Consigne: Recopiez le passage de l'extrait sur l'abolition de la noblesse en commençant à « Et lorsque le » et en terminant à « Mathieu de Montmorency. ».

Extrait présenté:
◆ ◆ ◆ ◆

Ce vote avait lieu le soir du 19 juin 1790.

A cette époque, la statue de Louis XIV sur la place des Victoires avait à ses pieds les images enchaînées de quatre provinces qu'il avait conquises et réunies à la France. « Quand nos frères, les fédérés des provinces, arriveront, »> dit Alexandre de Lameth, « est-ce là un spectacle à leur offrir? Je demande que ces emblèmes, qui dégradent la dignité de l'homme, et qui blessent des concitoyens que nous chérissons, soient enlevés. »

On applaudit; les esprits s'échauffent; la discussion prend une direction nouvelle et inattendue. Un député du Rouergue veut que tout ce qui favorise la vanité, tout ce qui blesse l'égalité, disparaisse aussi : « Je demande que la noblesse soit abolie, qu'il soit défendu de prendre les titres de duc, comte, marquis et autres. »

Le comte Charles de Lameth appuie avec force la proposition, et le marquis de Lafayette déclare qu'il y adhère de toute son âme.

Comme je l'ai dit, c'était à une séance du soir que se traitait incidemment cette question si grave. Un membre de la droite, Faucigny, demande qu'elle soit, selon l'usage, réservée pour une séance du matin : « Vous voulez détruire les distinctions: n'y aura-t-il pas toujours celle de l'argent, celle des usuriers, qui ont deux cent mille écus de rente? »

Mais la noblesse devait périr ce soir-là, et périr par ses propres mains. C'est un Noailles qui vient dire : « Anéantissons ces vains titres, enfants frivoles de l'orgueil et de la vanité. Dit-on le marquis Franklin, le comte Washington? Ne connaissons de distinction que celle des vertus. » Il demande aussi que la livrée, avilissante pour une classe de citoyens, soit abolie.

C'est Le Pelletier Saint-Fargeau, d'une célèbre famille

parlementaire, qui demande qu'aucun citoyen ne puisse plus porter d'autre nom que son nom patronymique, et non celui d'une terre : « Et je signe dès à présent ma motion Louis-Michel Lepelletier.:

Et lorsque le plébéien Maury, dans un discours aussi adroit qu'éloquent, a combattu toutes ces propositions et a réclamé au moins un ajournement, qui est-ce qui vient réfuter Maury? C'est un homme qui porte un plus beau nom que beaucoup de princes souverains; c'est Mathieu de Montmorency.

◆ ◆ ◆ ◆

Les données:
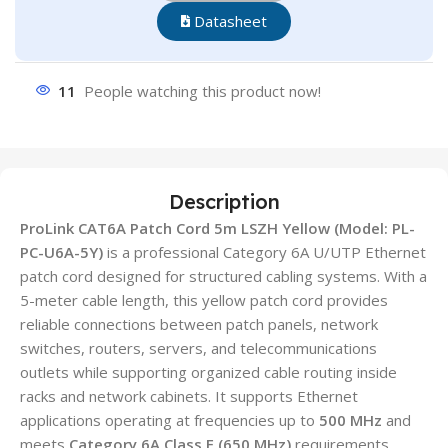
Datasheet
11
People watching this product now!
Description
ProLink CAT6A Patch Cord 5m LSZH Yellow (Model: PL-
PC-U6A-5Y)
is a professional Category 6A U/UTP Ethernet
patch cord designed for structured cabling systems. With a
5-meter cable length, this yellow patch cord provides
reliable connections between patch panels, network
switches, routers, servers, and telecommunications
outlets while supporting organized cable routing inside
racks and network cabinets. It supports Ethernet
applications operating at frequencies up to
500 MHz
and
meets
Category 6A Class E (650 MHz)
requirements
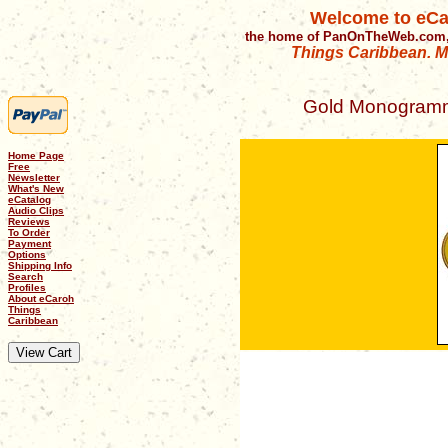
Welcome to eCa
the home of PanOnTheWeb.com,
Things Caribbean. Mu
Gold Monogramme
Home Page
Free
Newsletter
What's New
eCatalog
Audio Clips
Reviews
To Order
Payment
Options
Shipping Info
Search
Profiles
About eCaroh
Things
Caribbean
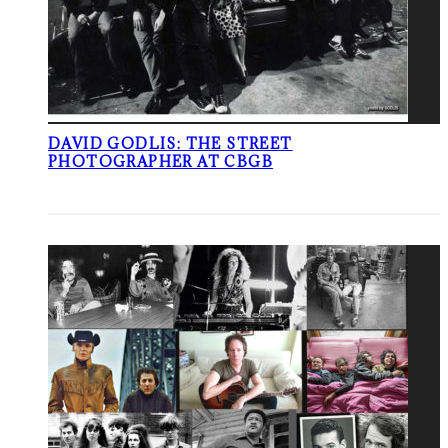
DAVID GODLIS: THE STREET
PHOTOGRAPHER AT CBGB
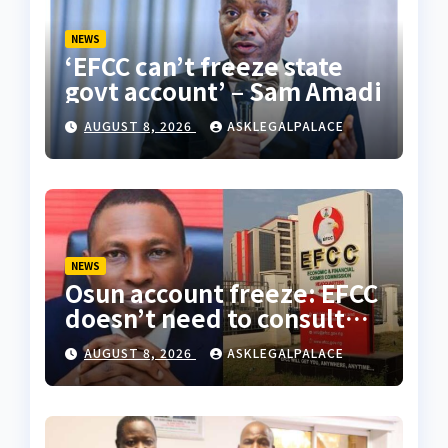
NEWS
‘EFCC can’t freeze state
govt account’ – Sam Amadi
AUGUST 8, 2026
ASKLEGALPALACE
NEWS
Osun account freeze: EFCC
doesn’t need to consult
anyone before freezing
AUGUST 8, 2026
ASKLEGALPALACE
suspicious account –
Tietie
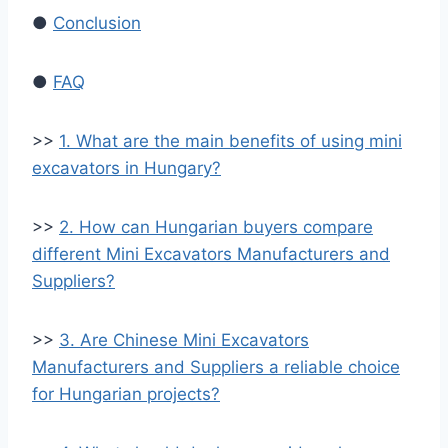
●
Conclusion
●
FAQ
>>
1. What are the main benefits of using mini
excavators in Hungary?
>>
2. How can Hungarian buyers compare
different Mini Excavators Manufacturers and
Suppliers?
>>
3. Are Chinese Mini Excavators
Manufacturers and Suppliers a reliable choice
for Hungarian projects?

◆ ◆ ◆ ◆

Résultat attendu:
Et lorsque le plébéien Maury, dans un discours aussi adroit qu'éloquent, a combattu toutes ces propositions et a réclamé au moins un ajournement, qui est-ce qui vient réfuter Maury? C'est un homme qui porte un plus beau nom que beaucoup de princes souverains; c'est Mathieu de Montmorency.